## 활동
Attention 최적화 글에서 "mask = torch.ones(seq_len, seq_len)"부터 "- int(seq_len * (1 - sparsity_ratio) // 2))"까지 전부를 한 단어만 바꾸어 다시 써 주세요. 바꿀 단어는 "seq_len", 새 단어는 "n"입니다.

## 살펴볼 글

# # # #

Attention 최적화 방법 (Attention Optimization)

LLM 추론에서 attention 메커니즘을 최적화하여 메모리 사용량을 줄이고 속도를 향상시키는 방법들을 소개합니다.

4.1 Sparse Attention

TidalDecode

개념

위치 지속적 sparse attention을 통한 빠르고 정확한 LLM 디코딩
토큰 선택의 공간적 일관성 활용

특징

✅ 2.1배 지연 시간 감소
✅ 공간적 일관성 유지
✅ 정확도 보존
❌ 구현 복잡도

핵심 아이디어

def tidal_decode_attention(query, key, value, mask=None, sparsity_ratio=0.8):
    # 1. 위치 기반 sparsity 패턴 생성
    seq_len = query.size(1)
    sparsity_mask = generate_spatial_sparsity_mask(seq_len, sparsity_ratio)
    
    # 2. Sparse attention 계산
    attention_scores = torch.matmul(query, key.transpose(-2, -1))
    
    # 3. Sparsity 적용
    attention_scores = attention_scores * sparsity_mask
    
    if mask is not None:
        attention_scores = attention_scores.masked_fill(mask == 0, -1e9)
    
    # 4. Softmax 및 출력 계산
    attention_probs = torch.softmax(attention_scores, dim=-1)
    output = torch.matmul(attention_probs, value)
    
    return output

def generate_spatial_sparsity_mask(seq_len, sparsity_ratio):
    """위치 기반 sparse attention 마스크 생성"""
    mask = torch.ones(seq_len, seq_len)
    
    # 대각선 주변 영역만 유지
    for i in range(seq_len):
        start = max(0, i - int(seq_len * (1 - sparsity_ratio) // 2))
        end = min(seq_len, i + int(seq_len * (1 - sparsity_ratio) // 2))
        mask[i, :start] = 0
        mask[i, end:] = 0
    
    return mask

FlexPrefill

개념

각 입력과 attention 헤드의 특정 요구사항에 맞게 동적으로 조정되는 sparse attention
Jensen-Shannon divergence를 사용한 쿼리 인식 sparse 패턴 결정

특징

✅ 동적 sparse 패턴
✅ 입력별 최적화
✅ 헤드별 특성 고려
❌ 계산 오버헤드

구현 예시

def flex_prefill_attention(query, key, value, input_characteristics):
    # 1. 입력 특성 분석
    complexity_score = analyze_input_complexity(input_characteristics)
    
    # 2. 헤드별 sparse 패턴 결정
    head_patterns = []
    for head_idx in range(query.size(1)):
        pattern = determine_head_sparsity_pattern(
            head_idx, complexity_score, query[:, head_idx]
        )
        head_patterns.append(pattern)
    
    # 3. 동적 sparse attention 계산
    outputs = []
    for head_idx in range(query.size(1)):
        head_query = query[:, head_idx:head_idx+1]
        head_key = key[:, head_idx:head_idx+1]
        head_value = value[:, head_idx:head_idx+1]
        
        # 헤드별 sparse 패턴 적용
        sparse_output = compute_sparse_attention(
            head_query, head_key, head_value, head_patterns[head_idx]
        )

# # # #

## 데이터
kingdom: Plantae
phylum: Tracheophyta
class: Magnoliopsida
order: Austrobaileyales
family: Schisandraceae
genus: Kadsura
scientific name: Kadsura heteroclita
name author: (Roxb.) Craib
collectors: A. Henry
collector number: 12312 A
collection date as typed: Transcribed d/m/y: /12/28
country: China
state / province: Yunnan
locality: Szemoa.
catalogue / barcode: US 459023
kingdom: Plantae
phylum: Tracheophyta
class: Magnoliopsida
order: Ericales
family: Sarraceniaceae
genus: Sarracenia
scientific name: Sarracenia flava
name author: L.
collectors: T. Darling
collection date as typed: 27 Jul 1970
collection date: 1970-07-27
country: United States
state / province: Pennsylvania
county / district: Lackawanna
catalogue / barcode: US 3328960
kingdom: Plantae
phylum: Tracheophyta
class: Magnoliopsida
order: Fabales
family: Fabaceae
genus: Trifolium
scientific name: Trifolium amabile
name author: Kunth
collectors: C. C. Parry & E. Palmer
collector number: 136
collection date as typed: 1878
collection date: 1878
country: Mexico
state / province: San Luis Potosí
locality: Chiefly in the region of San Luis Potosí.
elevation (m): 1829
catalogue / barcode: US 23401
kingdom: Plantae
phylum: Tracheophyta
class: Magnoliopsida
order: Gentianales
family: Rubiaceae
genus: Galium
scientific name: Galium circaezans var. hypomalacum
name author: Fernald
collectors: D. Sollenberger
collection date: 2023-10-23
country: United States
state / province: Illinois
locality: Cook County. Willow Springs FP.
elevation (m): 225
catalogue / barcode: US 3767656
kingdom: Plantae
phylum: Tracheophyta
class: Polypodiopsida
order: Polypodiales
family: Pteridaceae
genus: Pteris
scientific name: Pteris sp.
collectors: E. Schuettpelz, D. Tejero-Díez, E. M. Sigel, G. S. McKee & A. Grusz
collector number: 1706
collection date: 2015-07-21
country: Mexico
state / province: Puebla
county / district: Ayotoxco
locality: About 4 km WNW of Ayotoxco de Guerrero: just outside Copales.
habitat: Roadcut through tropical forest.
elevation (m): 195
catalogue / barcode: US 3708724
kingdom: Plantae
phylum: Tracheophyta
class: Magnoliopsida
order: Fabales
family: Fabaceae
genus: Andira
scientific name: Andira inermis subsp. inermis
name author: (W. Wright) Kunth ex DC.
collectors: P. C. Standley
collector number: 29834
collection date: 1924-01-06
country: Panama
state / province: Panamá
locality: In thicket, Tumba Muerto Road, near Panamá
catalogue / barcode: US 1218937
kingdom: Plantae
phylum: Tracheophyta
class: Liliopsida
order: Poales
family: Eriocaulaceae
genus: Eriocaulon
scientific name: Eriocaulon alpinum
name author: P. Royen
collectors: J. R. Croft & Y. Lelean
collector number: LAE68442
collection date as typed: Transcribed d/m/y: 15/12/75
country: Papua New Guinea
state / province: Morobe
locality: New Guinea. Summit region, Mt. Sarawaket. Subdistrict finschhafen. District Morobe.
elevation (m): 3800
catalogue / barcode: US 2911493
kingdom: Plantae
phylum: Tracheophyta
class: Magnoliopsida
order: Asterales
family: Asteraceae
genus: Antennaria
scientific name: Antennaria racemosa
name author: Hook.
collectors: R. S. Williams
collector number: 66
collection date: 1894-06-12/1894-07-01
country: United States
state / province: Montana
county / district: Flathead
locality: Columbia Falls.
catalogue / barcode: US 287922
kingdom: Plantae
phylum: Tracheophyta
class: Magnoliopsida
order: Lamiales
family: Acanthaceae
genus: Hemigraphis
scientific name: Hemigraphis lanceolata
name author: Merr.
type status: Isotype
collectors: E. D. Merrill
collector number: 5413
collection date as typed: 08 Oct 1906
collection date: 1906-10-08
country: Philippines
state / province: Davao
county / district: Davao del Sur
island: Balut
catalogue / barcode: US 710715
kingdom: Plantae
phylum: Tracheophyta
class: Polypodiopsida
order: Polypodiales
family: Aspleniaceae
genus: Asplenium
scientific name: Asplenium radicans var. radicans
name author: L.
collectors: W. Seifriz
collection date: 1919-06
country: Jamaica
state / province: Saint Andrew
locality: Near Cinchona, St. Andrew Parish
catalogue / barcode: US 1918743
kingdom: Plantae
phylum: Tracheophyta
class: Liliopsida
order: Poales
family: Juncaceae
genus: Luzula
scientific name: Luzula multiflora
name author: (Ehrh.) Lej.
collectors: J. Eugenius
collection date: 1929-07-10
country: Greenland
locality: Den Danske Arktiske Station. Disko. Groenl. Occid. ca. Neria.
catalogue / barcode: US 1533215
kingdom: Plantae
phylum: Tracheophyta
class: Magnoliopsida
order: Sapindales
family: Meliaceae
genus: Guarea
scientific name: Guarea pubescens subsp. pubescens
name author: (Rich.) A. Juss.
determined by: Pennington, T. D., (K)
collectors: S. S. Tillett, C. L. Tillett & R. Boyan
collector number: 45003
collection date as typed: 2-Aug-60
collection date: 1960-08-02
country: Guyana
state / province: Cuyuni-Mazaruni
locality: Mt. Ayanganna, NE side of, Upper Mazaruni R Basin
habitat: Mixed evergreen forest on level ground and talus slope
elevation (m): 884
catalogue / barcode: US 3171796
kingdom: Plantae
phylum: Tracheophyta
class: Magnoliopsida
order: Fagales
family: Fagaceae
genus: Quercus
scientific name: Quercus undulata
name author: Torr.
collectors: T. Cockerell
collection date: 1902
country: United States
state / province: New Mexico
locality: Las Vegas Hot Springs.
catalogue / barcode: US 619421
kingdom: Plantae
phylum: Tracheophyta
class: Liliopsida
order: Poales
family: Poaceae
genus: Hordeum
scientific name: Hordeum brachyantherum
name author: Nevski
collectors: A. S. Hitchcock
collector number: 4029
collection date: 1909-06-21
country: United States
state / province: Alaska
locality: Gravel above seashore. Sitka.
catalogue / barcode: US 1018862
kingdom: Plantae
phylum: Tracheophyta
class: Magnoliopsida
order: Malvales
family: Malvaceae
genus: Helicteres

# # # #

## 과제 풀이
mask = torch.ones(n, n)
    
    # 대각선 주변 영역만 유지
    for i in range(n):
        start = max(0, i - int(n * (1 - sparsity_ratio) // 2))